At the same time, he suggests that most generic drug companies that might have greater interest in the concept lack the regulatory and commercial skills to win approval and sell the polypill successfully as a new approach to public health.
Instead, Prof Wald, who first described the idea of the polypill in a patent filing and in a academic paper at the start of the millennium, has invested hundreds of pounds of his own money to date. He has also persuaded Cipla, a leading Indian generic drug manufacturer, to provide copies of the polypill, as well as sugar placebo versions that look identical, to run his clinical trials.
Other companies are also getting involved, including an Indian rival, Dr Reddy’s, which has focused on a polypill for secondary prevention, in those patients who have already had a heart attack or other cardiovascular problems. This, along with other versions includes aspirin and different drugs which carry greater risk of side effects – justified for those already at higher risk, but not for otherwise healthy individuals.
But a second hurdle for primary prevention drugs like Prof Wald’s polypill, is regulatory. While each of the ingredients has separately been studied in patients, it would add to the burden of proof to use them together in otherwise healthy individuals, and examine how the body copes when they interact with each other.
One regulator says: “As with any combination, you have to show that each drug is justified. The polypill is breaking interesting new ground, but there would need to be large numbers of patients in trials to test for efficacy and safety.”

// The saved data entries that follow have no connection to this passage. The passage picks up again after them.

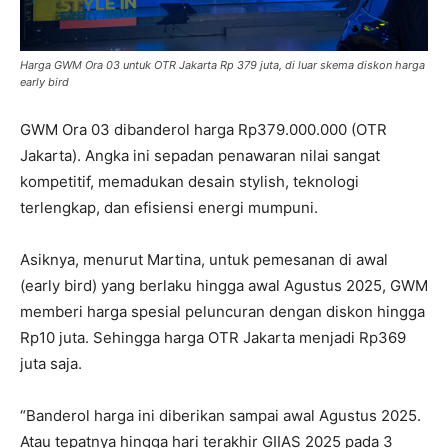
Harga GWM Ora 03 untuk OTR Jakarta Rp 379 juta, di luar skema diskon harga
early bird
GWM Ora 03 dibanderol harga Rp379.000.000 (OTR
Jakarta). Angka ini sepadan penawaran nilai sangat
kompetitif, memadukan desain stylish, teknologi
terlengkap, dan efisiensi energi mumpuni.
Asiknya, menurut Martina, untuk pemesanan di awal
(early bird) yang berlaku hingga awal Agustus 2025, GWM
memberi harga spesial peluncuran dengan diskon hingga
Rp10 juta. Sehingga harga OTR Jakarta menjadi Rp369
juta saja.
“Banderol harga ini diberikan sampai awal Agustus 2025.
Atau tepatnya hingga hari terakhir GIIAS 2025 pada 3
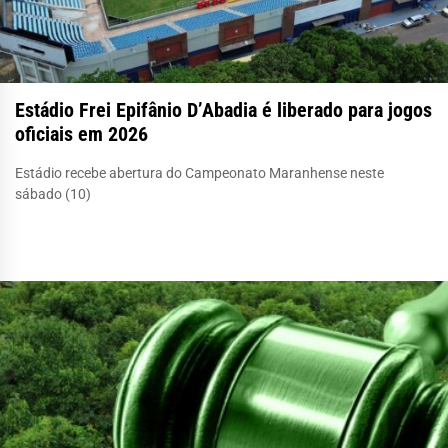
Estádio Frei Epifânio D’Abadia é liberado para jogos
oficiais em 2026
Estádio recebe abertura do Campeonato Maranhense neste
sábado (10)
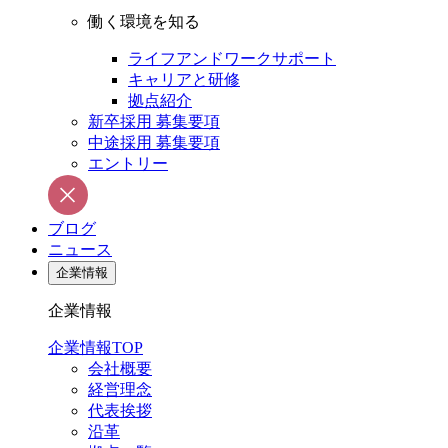
働く環境を知る
ライフアンドワークサポート
キャリアと研修
拠点紹介
新卒採用 募集要項
中途採用 募集要項
エントリー
ブログ
ニュース
企業情報
企業情報
企業情報TOP
会社概要
経営理念
代表挨拶
沿革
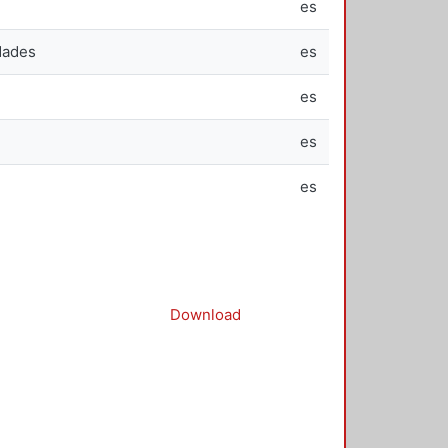
es
dades
es
es
es
es
Download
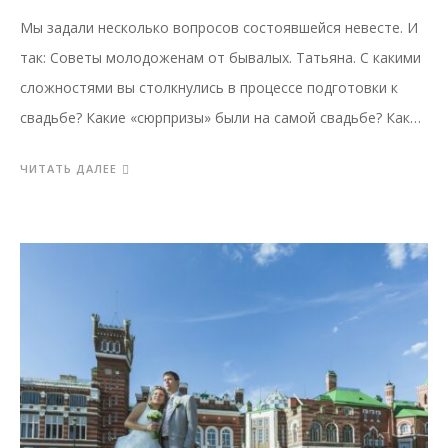
Мы задали несколько вопросов состоявшейся невесте. И
так: Советы молодоженам от бывалых. Татьяна. C какими
сложностями вы столкнулись в процессе подготовки к
свадьбе? Какие «сюрпризы» были на самой свадьбе? Как…
ЧИТАТЬ ДАЛЕЕ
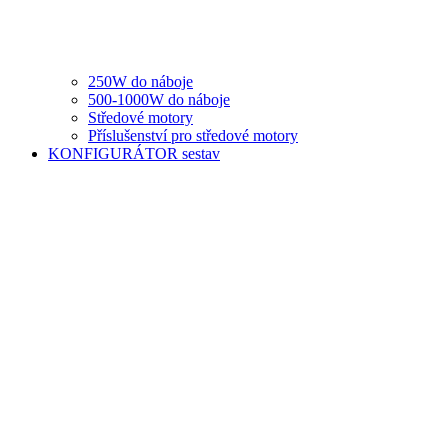
250W do náboje
500-1000W do náboje
Středové motory
Příslušenství pro středové motory
KONFIGURÁTOR sestav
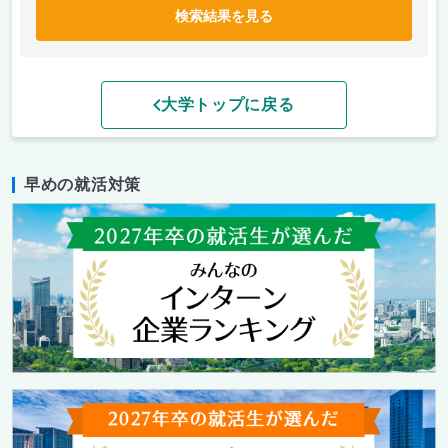
検索結果を見る
大学トップに戻る
早めの就活対策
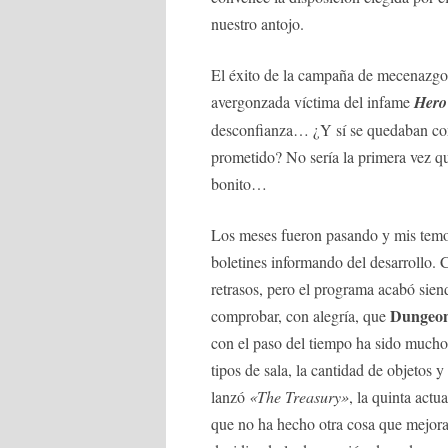
nuestro antojo.
El éxito de la campaña de mecenazgo 
avergonzada víctima del infame
Hero
desconfianza… ¿Y sí se quedaban con l
prometido? No sería la primera vez q
bonito…
Los meses fueron pasando y mis temor
boletines informando del desarrollo.
retrasos, pero el programa acabó sie
Dungeon
comprobar, con alegría, que
con el paso del tiempo ha sido mucho
tipos de sala, la cantidad de objetos
lanzó
«The Treasury»
, la quinta act
que no ha hecho otra cosa que mejora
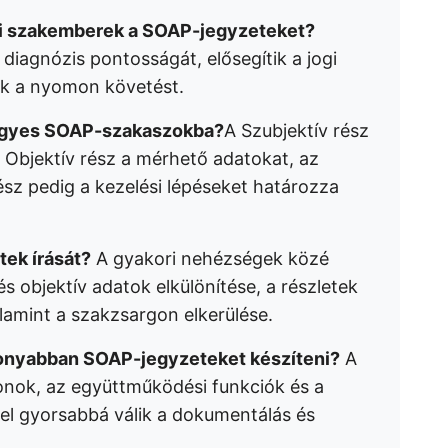
yi szakemberek a SOAP-jegyzeteket?
 diagnózis pontosságát, elősegítik a jogi
ik a nyomon követést.
 egyes SOAP-szakaszokba?
A Szubjektív rész
 Objektív rész a mérhető adatokat, az
rész pedig a kezelési lépéseket határozza
tek írását?
A gyakori nehézségek közé
s objektív adatok elkülönítése, a részletek
amint a szakzsargon elkerülése.
konyabban SOAP-jegyzeteket készíteni?
A
blonok, az együttműködési funkciók és a
vel gyorsabbá válik a dokumentálás és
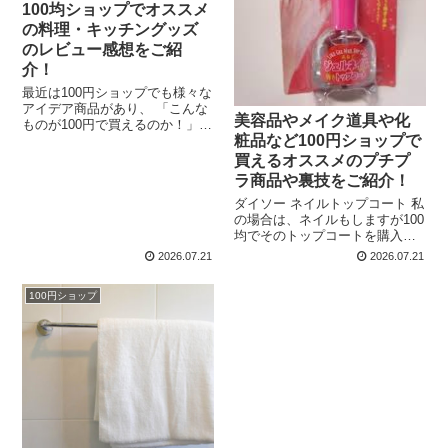
100均ショップでオススメ
の料理・キッチングッズ
のレビュー感想をご紹
介！
最近は100円ショップでも様々な
アイデア商品があり、 「こんな
美容品やメイク道具や化
ものが100円で買えるのか！」と
粧品など100円ショップで
驚くこともありますよね。 そん
なわけで今回は、セリアやダイ
買えるオススメのプチプ
ソーなどで買うことができる100
ラ商品や裏技をご紹介！
均ショップでオススメの料理・
ダイソー ネイルトップコート 私
キッチングッズのレビ...
の場合は、ネイルもしますが100
均でそのトップコートを購入し
たのは小物入れのラメがハゲな
2026.07.21
2026.07.21
いようにぬるためでした。 とあ
る黄色くてペンギンが目印の店
100円ショップ
で青いキラキラのラメで覆われ
た可愛い小物入れ&...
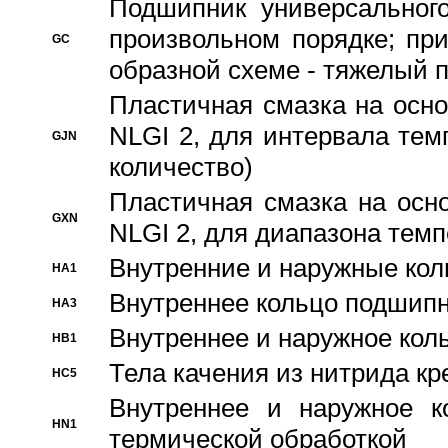
Подшипник универсального
произвольном порядке; пр
GC
образной схеме - тяжелый 
Пластичная смазка на осно
NLGI 2, для интервала темп
GJN
количество)
Пластичная смазка на осн
GXN
NLGI 2, для диапазона темп
Внутренние и наружные кол
HA1
Bнутреннее кольцо подшипн
HA3
Bнутреннее и наружное коль
HB1
Тела качения из нитрида к
HC5
Bнутреннее и наружное к
HN1
термической обработкой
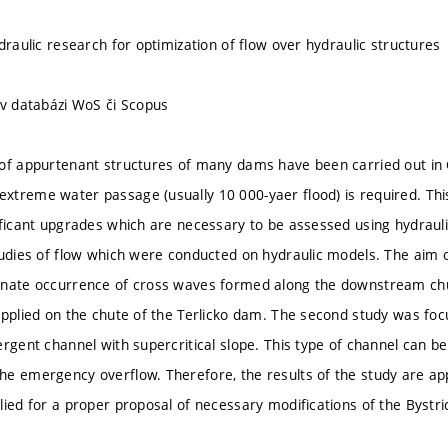
draulic research for optimization of flow over hydraulic structures
 v databázi WoS či Scopus
of appurtenant structures of many dams have been carried out in C
treme water passage (usually 10 000-yaer flood) is required. Thi
ificant upgrades which are necessary to be assessed using hydraul
tudies of flow which were conducted on hydraulic models. The aim o
inate occurrence of cross waves formed along the downstream ch
applied on the chute of the Terlicko dam. The second study was focu
ergent channel with supercritical slope. This type of channel can 
e emergency overflow. Therefore, the results of the study are ap
lied for a proper proposal of necessary modifications of the Byst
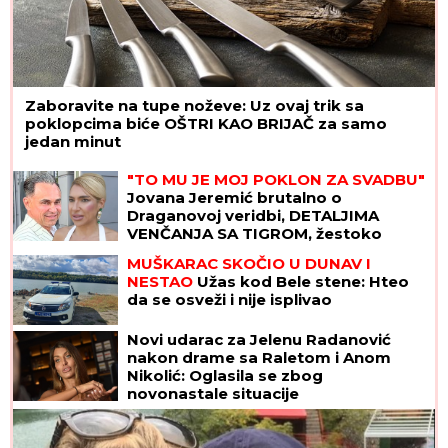
Zaboravite na tupe noževe: Uz ovaj trik sa
poklopcima biće OŠTRI KAO BRIJAČ za samo
jedan minut
"TO MU JE MOJ POKLON ZA SVADBU"
Jovana Jeremić brutalno o
Draganovoj veridbi, DETALJIMA
VENČANJA SA TIGROM, žestoko
preti:"Nisam ušla u pekaru da pravim
MUŠKARAC SKOČIO U DUNAV I
kiflice" (VIDEO)
NESTAO
Užas kod Bele stene: Hteo
da se osveži i nije isplivao
Novi udarac za Jelenu Radanović
nakon drame sa Raletom i Anom
Nikolić: Oglasila se zbog
novonastale situacije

Attitudes are beginning to evolve, with combinations of novel drugs to treat illnesses such as HIV and tuberculosis as well as cancer under investigation. But the large numbers of patients required to be enrolled in such clinical studies raise costs considerably.
Prof Wald believes the structure of his latest study is highly statistically significant. Mr Smith points out that its duration was still short-term, over a matter of weeks, and that its participants were unusually committed and motivated, raising concerns over how far the results can be generalised to others.
A third issue is the reaction of the wider medical establishment. A single “one-size-fits-all” polypill reduces the complexity and cost of identifying different types of patients, instead using the simple test of whether someone has reached 50 years old, when cardio-vascular risks begin to increase, but it may not work for all. Some fear it will be a substitute for improved diet, exercise and other low-tech approaches.
David Taylor, professor of pharmaceutical and public health policy at the University College of London school of pharmacy, and participant in the trial, says a polypill that people could buy over-the-counter and use without seeking doctors’ visits is a threat to their profession. “The polypill would mark a challenge to paternalistic medical assumptions with a shift away from medical control,” he explains.
While such concerns could prove difficult to overcome, a growing number of niche pharmaceutical companies are starting to examine the “repurposing” of generic medicines for new uses with less uncertainty over safety because of their well- established existing record in patients for other uses .
They are also finding ways to overcome the limits on patents and provide reassurance to investors.
The polypill itself still faces considerable challenges, but it highlights fresh efforts to challenge the traditional model of drug development.